Out of the entries that follow, copy each line containing "time".

[TASK DATA — start]

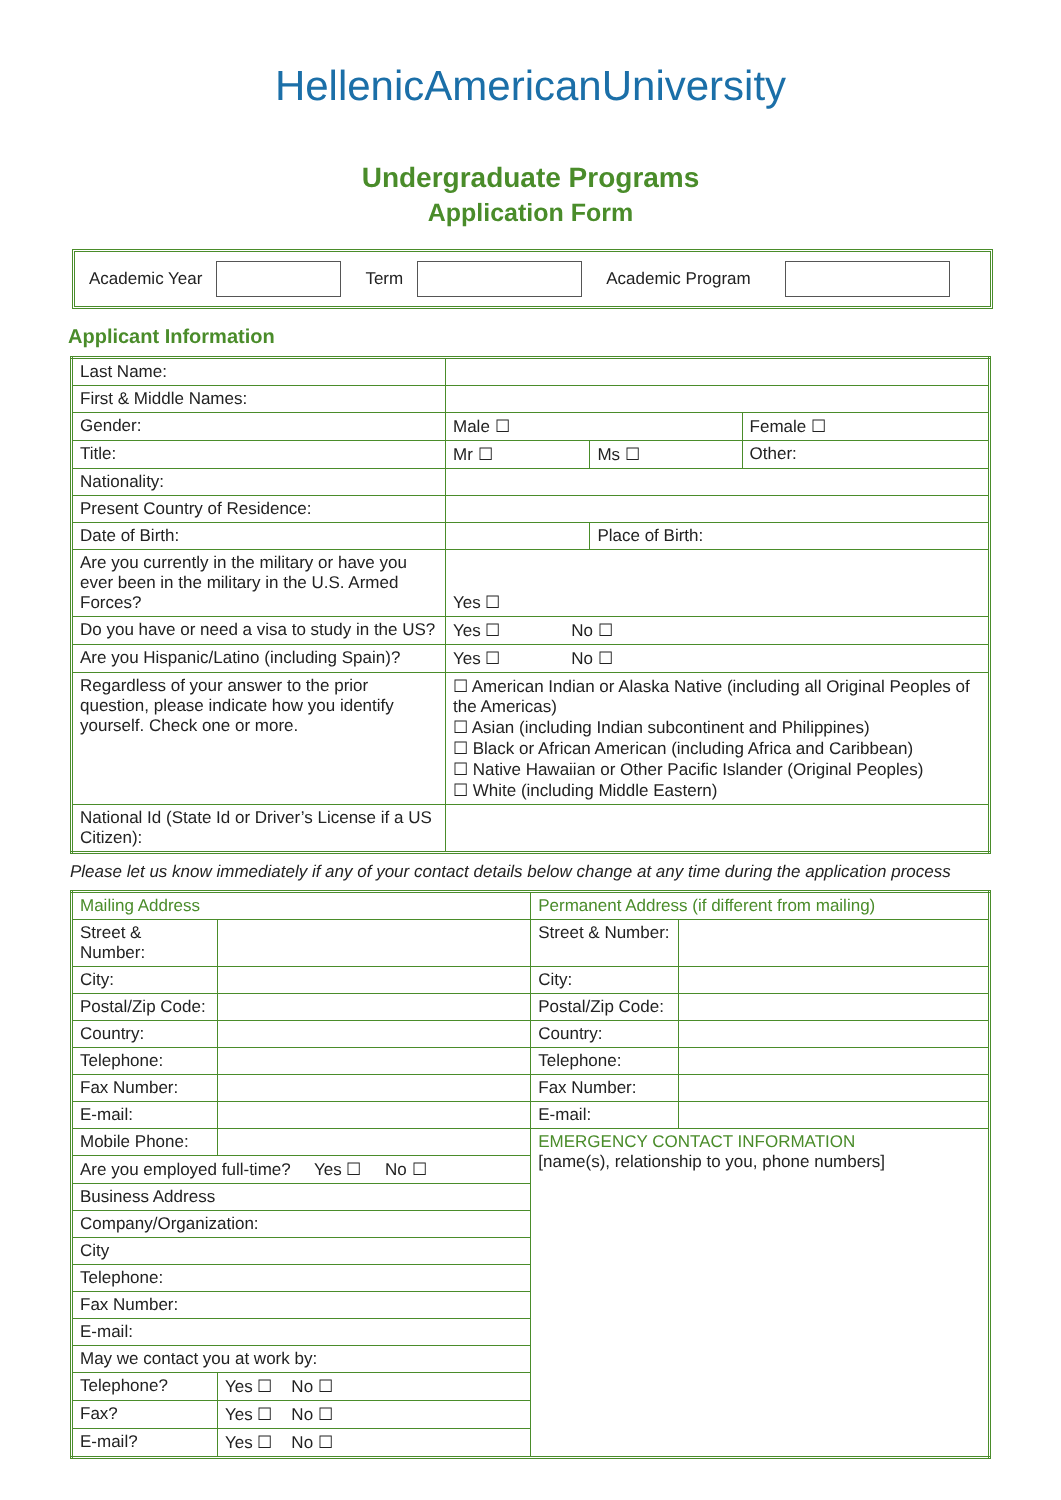HellenicAmericanUniversity
Undergraduate Programs
Application Form
Academic Year Term Academic Program
Applicant Information
| Last Name: | | | |
| First & Middle Names: | | | |
| Gender: | Male ☐ | | Female ☐ |
| Title: | Mr ☐ | Ms ☐ | Other: |
| Nationality: | | | |
| Present Country of Residence: | | | |
| Date of Birth: | | Place of Birth: | |
| Are you currently in the military or have you ever been in the military in the U.S. Armed Forces? | Yes ☐ | | |
| Do you have or need a visa to study in the US? | Yes ☐ No ☐ | | |
| Are you Hispanic/Latino (including Spain)? | Yes ☐ No ☐ | | |
| Regardless of your answer to the prior question, please indicate how you identify yourself. Check one or more. | ☐ American Indian or Alaska Native (including all Original Peoples of the Americas) ☐ Asian (including Indian subcontinent and Philippines) ☐ Black or African American (including Africa and Caribbean) ☐ Native Hawaiian or Other Pacific Islander (Original Peoples) ☐ White (including Middle Eastern) | | |
| National Id (State Id or Driver’s License if a US Citizen): | | | |
Please let us know immediately if any of your contact details below change at any time during the application process
| Mailing Address | | | Permanent Address (if different from mailing) | |
| Street & Number: | | | Street & Number: | |
| City: | | | City: | |
| Postal/Zip Code: | | | Postal/Zip Code: | |
| Country: | | | Country: | |
| Telephone: | | | Telephone: | |
| Fax Number: | | | Fax Number: | |
| E-mail: | | | E-mail: | |
| Mobile Phone: | | | EMERGENCY CONTACT INFORMATION [name(s), relationship to you, phone numbers] | |
| Are you employed full-time? Yes ☐ No ☐ | | | | |
| Business Address | | | | |
| Company/Organization: | | | | |
| City | | | | |
| Telephone: | | | | |
| Fax Number: | | | | |
| E-mail: | | | | |
| May we contact you at work by: | | | | |
| Telephone? | | Yes ☐ No ☐ | | |
| Fax? | | Yes ☐ No ☐ | | |
| E-mail? | | Yes ☐ No ☐ | | |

[TASK DATA — finish]

§ **SOLUTION TO THE PROBLEM**
Please let us know immediately if any of your contact details below change at any time during the application process
| Are you employed full-time? Yes ☐ No ☐ | | | | |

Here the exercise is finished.